Lobster is of course, not complete without garlic butter. Dipped into the liquid gold, flecked with parsley, garlic and a swirl of lemon, it seems to highlight the sweetness and subtle fishy flavour. We discussed the varying ways lobster can be prepared and eaten, such as Lobster Thermidor, or taken out of the shell and then placed back inside, but Kevin wanted none of it. In Nova Scotia, he said, lobsters were given to you whole, freshly steamed or boiled and sometimes hacked in half, but not usually shucked, that was for the eater to do and I imagine a great deal of pride and manliness is associated with doing it well. Kevin certainly knew his way around one, as the short video shows.(video coming soon)



We had some veggies cooked on the barbecue to accompany. At first, Neil was adamant that the lobsters were going to meet their end in this fashion. He was convinced they would be thrown alive onto the burning hot embers. I was sceptical and relieved that even the most rugged moose - hunting, lobster - shucking Nova Scotian man would not resort to this kind of shellfish homicide.


Asparagus, charred on the tips until crunchy and juicy inside, spring onions, blackened and slipped out of their burnt skins, sweet and tender and corn, simply caramelized until it tasted as though sugar had been poured onto it and baked in.


But really, it's all about the lobsters. The claws hold the largest nugget of meat, the technique for removing it whole requiring a sharp blow with the knife and a twist to release the shell without tearing the flesh. Kev told us the best piece was the knuckle, where it was tender and sweet. The legs make tasty eating, requiring the flesh to be sucked out like an ice pop. The tail which is the largest single piece, is the usual accompaniment to a 'surf and turf' platter with a steak, but it is chewier and less tasty than the other limbs. 

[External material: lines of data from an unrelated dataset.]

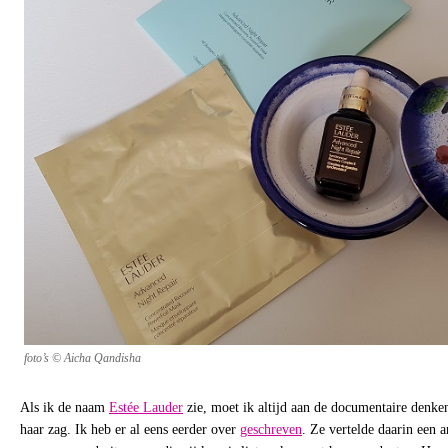
foto’s © Aicha Qandisha
Als ik de naam
Estée Lauder
zie, moet ik altijd aan de documentaire denken
haar zag. Ik heb er al eens eerder over
geschreven
. Ze vertelde daarin een 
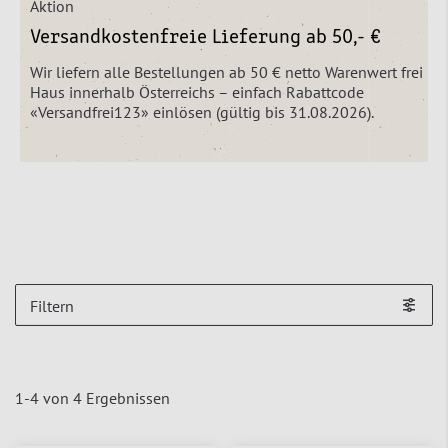
Aktion
Versandkostenfreie Lieferung ab 50,- €
Wir liefern alle Bestellungen ab 50 € netto Warenwert frei
Haus innerhalb Österreichs – einfach Rabattcode
«Versandfrei123» einlösen (gültig bis 31.08.2026).
Filtern
1
-
4
von
4
Ergebnissen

Because these creatures had died for us, it seemed only fitting to try a little of the less desirable 'stuff' inside. The roe, deep red and more solid, had a dense, meaty texture, not unlike liver with a bitter, strong fishy taste and the tomalley, the actual liver, green and paste like, was pleasantly mellow with a subtle taste. Kev said his mum spreads this on toast. They really know how to eat lobster back East, Kev even taking the shells and bodies home to make stock. 
 


So, Thank you Kevin and Marcus, (for the use of your house) and Thank you lobsters. My mission is complete. I have taken part in the cooking of live crabs, spot prawns and lobsters. I suppose one day I may call myself a cook.

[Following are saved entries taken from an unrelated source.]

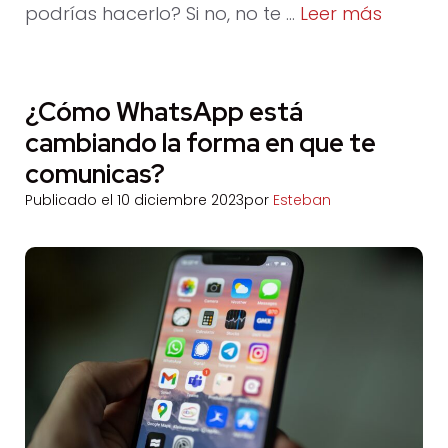
podrías hacerlo? Si no, no te …
Leer más
¿Cómo WhatsApp está
cambiando la forma en que te
comunicas?
Publicado el
10 diciembre 2023
por
Esteban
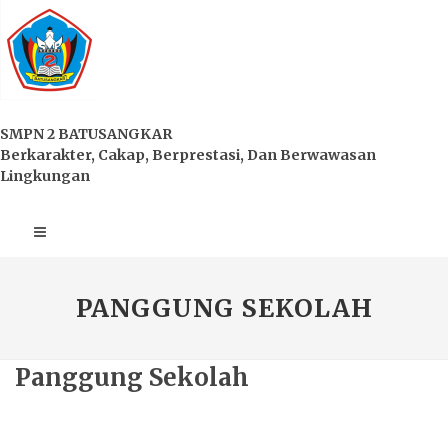
SMPN 2 BATUSANGKAR
Berkarakter, Cakap, Berprestasi, Dan Berwawasan
Lingkungan
PANGGUNG SEKOLAH
Panggung Sekolah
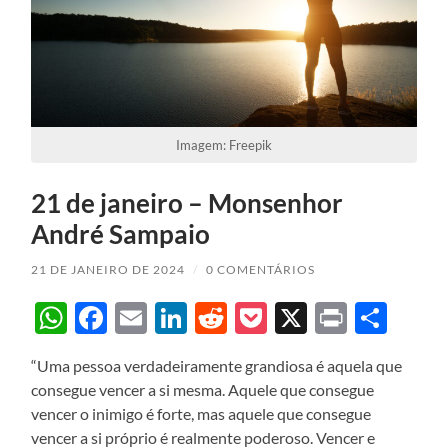
Imagem: Freepik
21 de janeiro – Monsenhor
André Sampaio
21 DE JANEIRO DE 2024
/
0 COMENTÁRIOS
WhatsApp
Facebook
Email
LinkedIn
Reddit
Pocket
X
Print
Sha
“Uma pessoa verdadeiramente grandiosa é aquela que
consegue vencer a si mesma. Aquele que consegue
vencer o inimigo é forte, mas aquele que consegue
vencer a si próprio é realmente poderoso. Vencer e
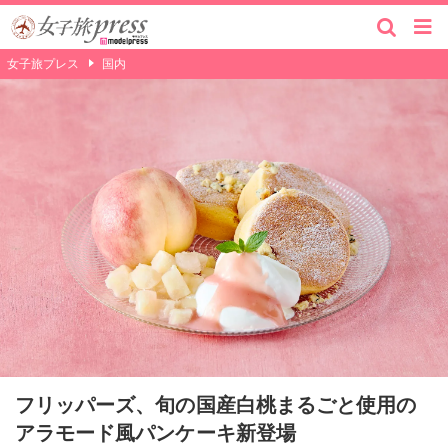
女子旅プレス
国内
フリッパーズ、旬の国産白桃まるごと使用の
アラモード風パンケーキ新登場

Recipe - Boiled lobsters and garlic butter
(This isn't so much a recipe as a technique in case one day you find yourself fortunate enough to have a live lobster at your disposal).
To feed 9 people we had 7 two pound lobsters

Get out your largest pan and fill it 2/3rds with very salty water, ideally water taken straight from the ocean or sea. 
Bring the water to a fairly steady slow boil. Take the rubber bands from the lobster's claws, (carefully) and quickly put in as many as will fit comfortably into the water, ensuring they are completely immersed. Put a lid on and let them boil for about 10 minutes. repeat if necessary with the other lobsters. When they are all ready and cool enough to handle, the fun shucking begins. Pile onto plates and let everyone help themselves, simply dipping into the butter as they go.

Recipe : Garlic and lemon butter
1 tsp oil
2 sticks (1 cup) of unsalted butter
2 cloves garlic, peeled and finely minced or crushed
Juice of one lemon
1 tbsp finely minced fresh parsley

First, melt the oil and a little butter in a pan over low - medium heat. Add the garlic and gently fry until beginning to take a little colour. Add the butter and slowly melt.
Add the lemon juice and parsley, mix together well and pour into two small ramekins. 
The ideal thing to do is to keep the butter warm and melted over some sort of device which holds the ramekins above a small flame. If you don't have one of these, (like us, last night), simply pop into the microwave after a while to reheat.